Data for analysis below:

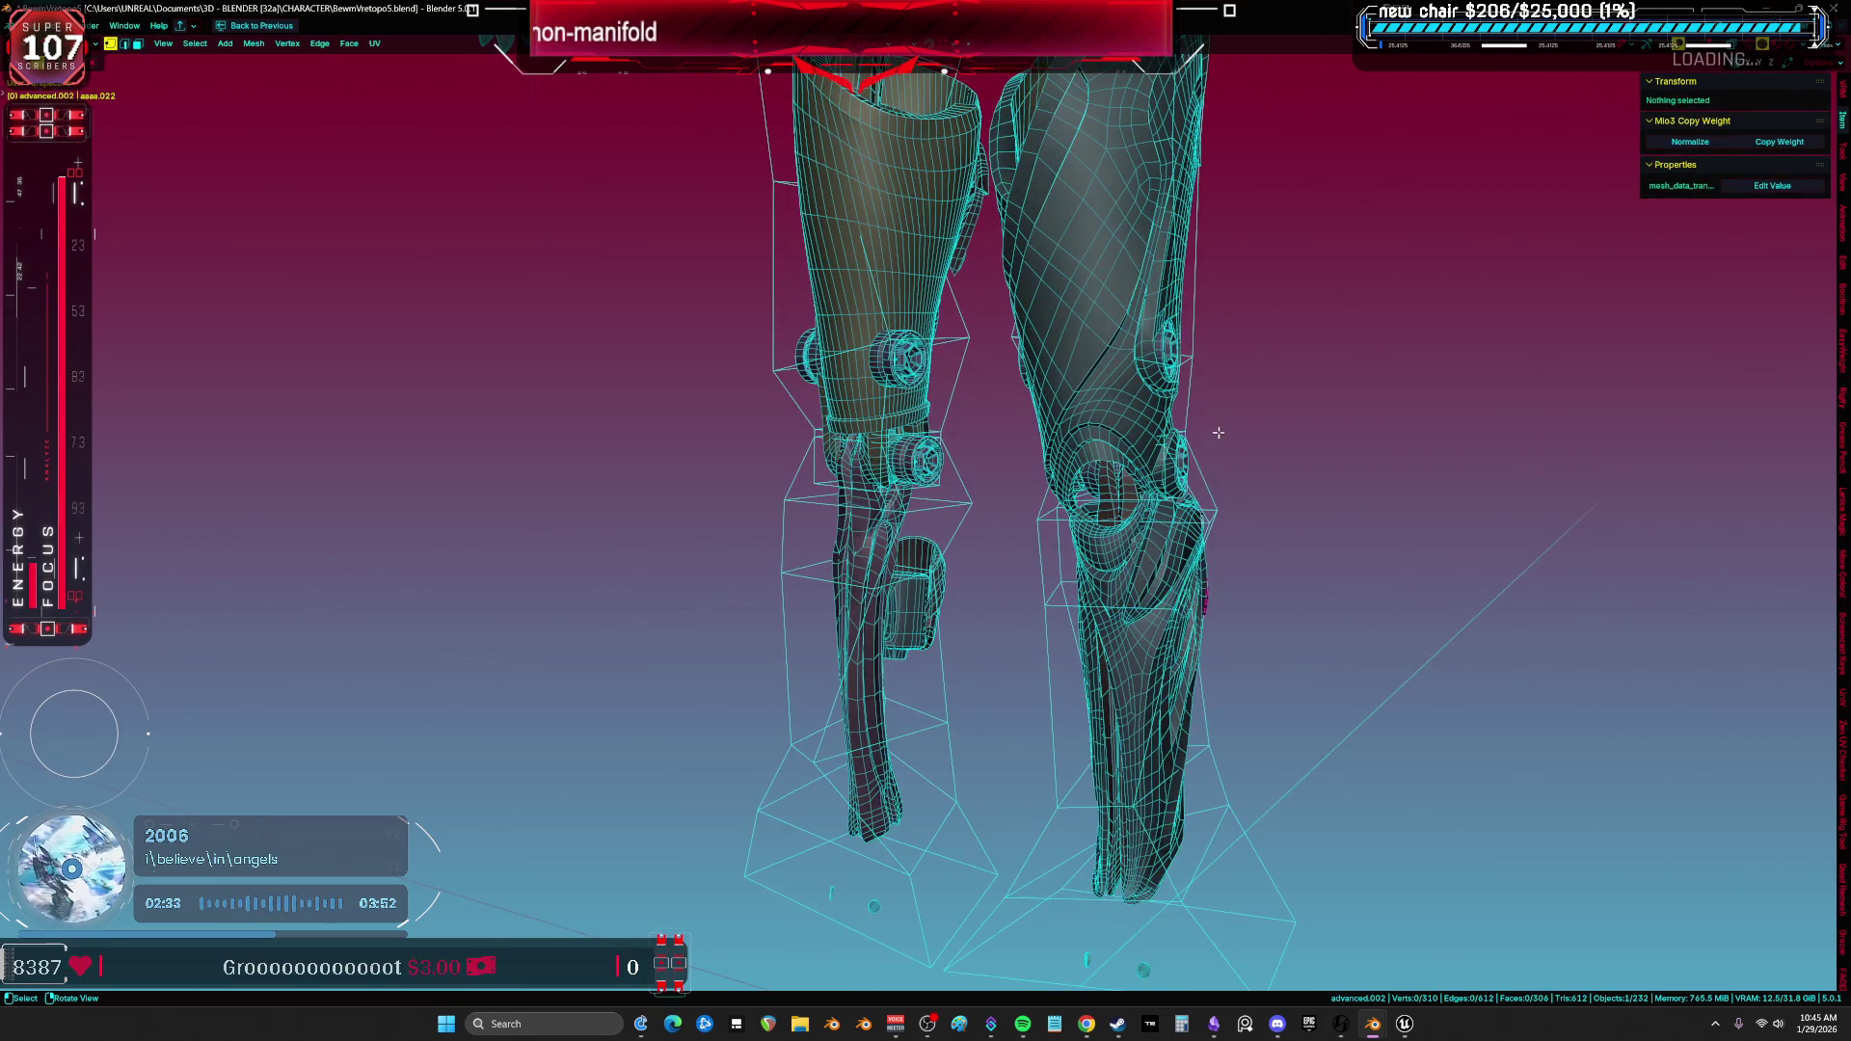
Isolate the strap, grow a selection from a tip face along the band and delete those faces.
key("KP_Divide")
key("a")
key("alt+a")
mouse_move(1335, 388)
middle_mouse_down()
mouse_move(1457, 392)
mouse_move(1342, 421)
mouse_move(856, 260)
mouse_move(872, 454)
mouse_move(765, 515)
mouse_move(940, 578)
mouse_move(1064, 655)
mouse_move(1033, 541)
mouse_move(1166, 580)
mouse_move(1172, 739)
mouse_move(1122, 699)
mouse_move(1167, 670)
mouse_move(1158, 636)
mouse_move(988, 551)
mouse_move(841, 615)
middle_mouse_up()
key("a")
left_click(1165, 668)
key("ctrl+KP_Add")
key("ctrl+KP_Add")
key("alt+z")
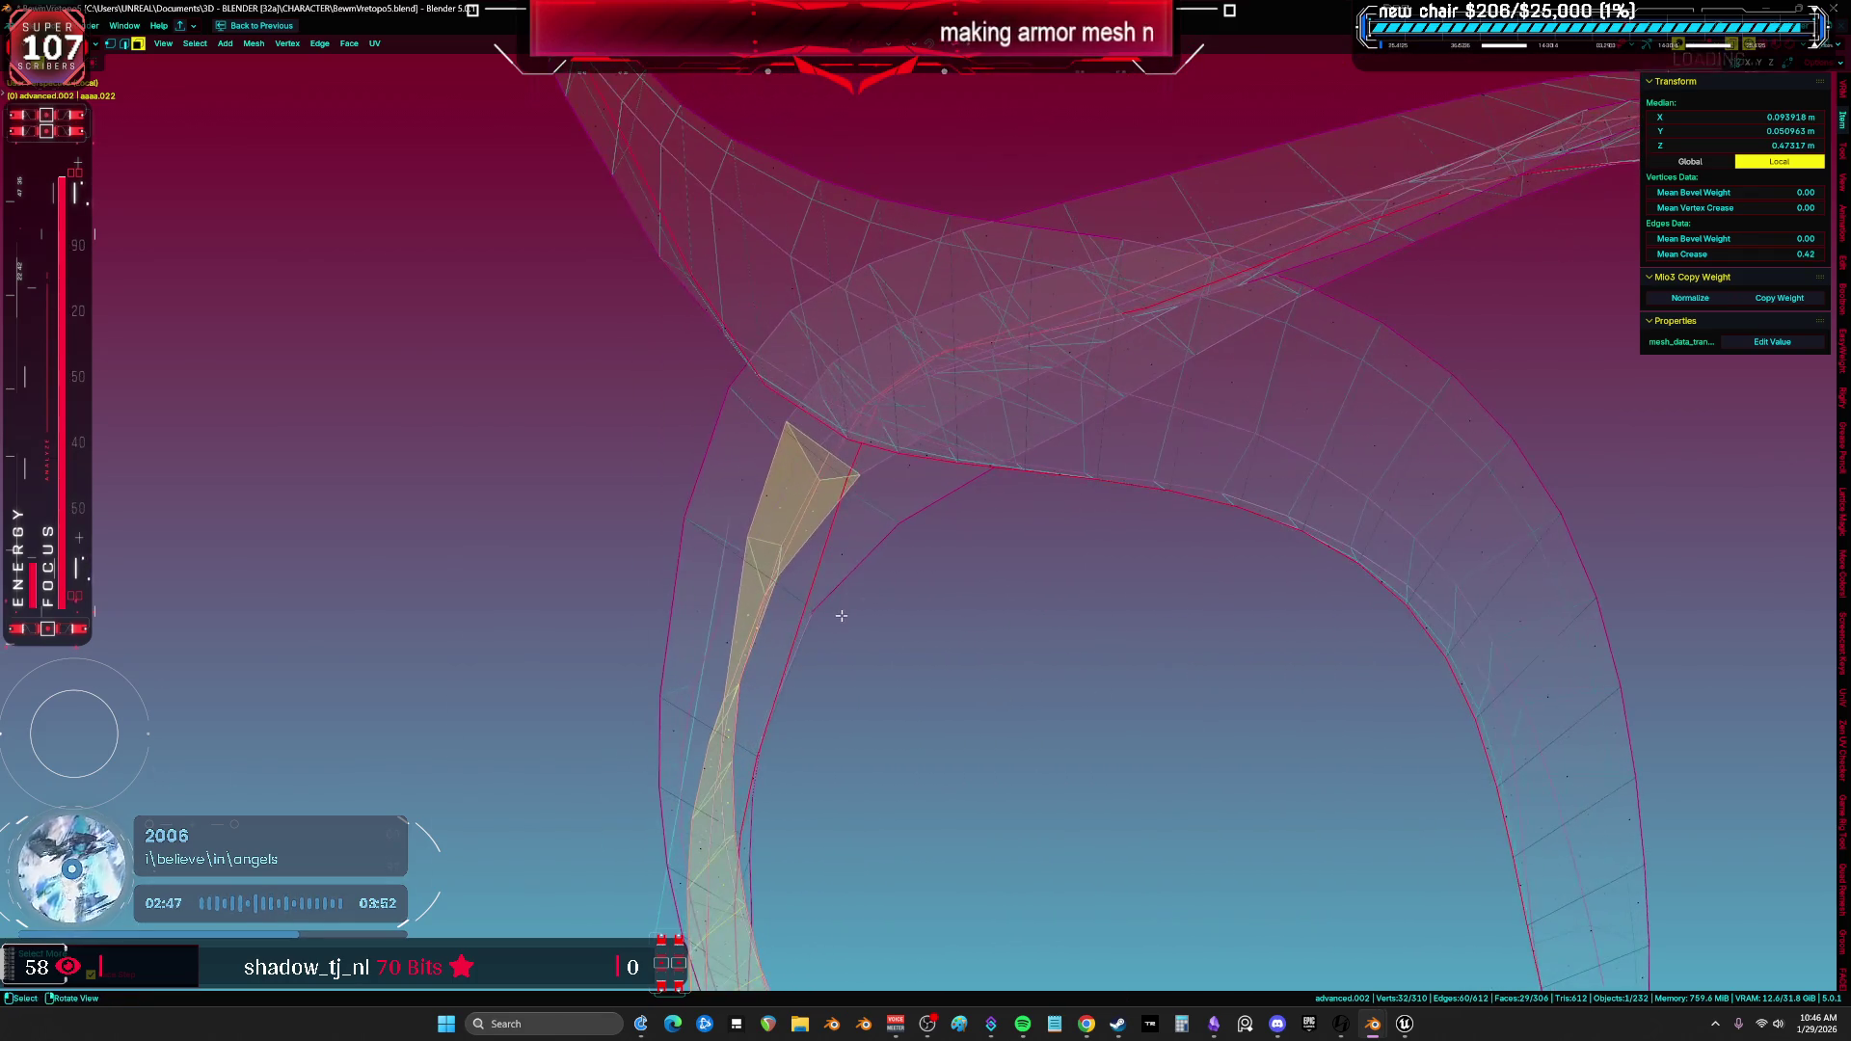
key("ctrl+KP_Add")
key("alt+z")
mouse_move(554, 520)
middle_mouse_down()
mouse_move(893, 434)
mouse_move(797, 624)
mouse_move(1237, 631)
middle_mouse_up()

End of Data for analysis.

● **Exercise goal**
Only the pictures in the listing above get left out; print everything else exactly.

● **Exercise answer**
Isolate the strap, grow a selection from a tip face along the band and delete those faces.
key("KP_Divide")
key("a")
key("alt+a")
mouse_move(1335, 388)
middle_mouse_down()
mouse_move(1457, 392)
mouse_move(1342, 421)
mouse_move(856, 260)
mouse_move(872, 454)
mouse_move(765, 515)
mouse_move(940, 578)
mouse_move(1064, 655)
mouse_move(1033, 541)
mouse_move(1166, 580)
mouse_move(1172, 739)
mouse_move(1122, 699)
mouse_move(1167, 670)
mouse_move(1158, 636)
mouse_move(988, 551)
mouse_move(841, 615)
middle_mouse_up()
key("a")
left_click(1165, 668)
key("ctrl+KP_Add")
key("ctrl+KP_Add")
key("alt+z")
key("ctrl+KP_Add")
key("alt+z")
mouse_move(554, 520)
middle_mouse_down()
mouse_move(893, 434)
mouse_move(797, 624)
mouse_move(1237, 631)
middle_mouse_up()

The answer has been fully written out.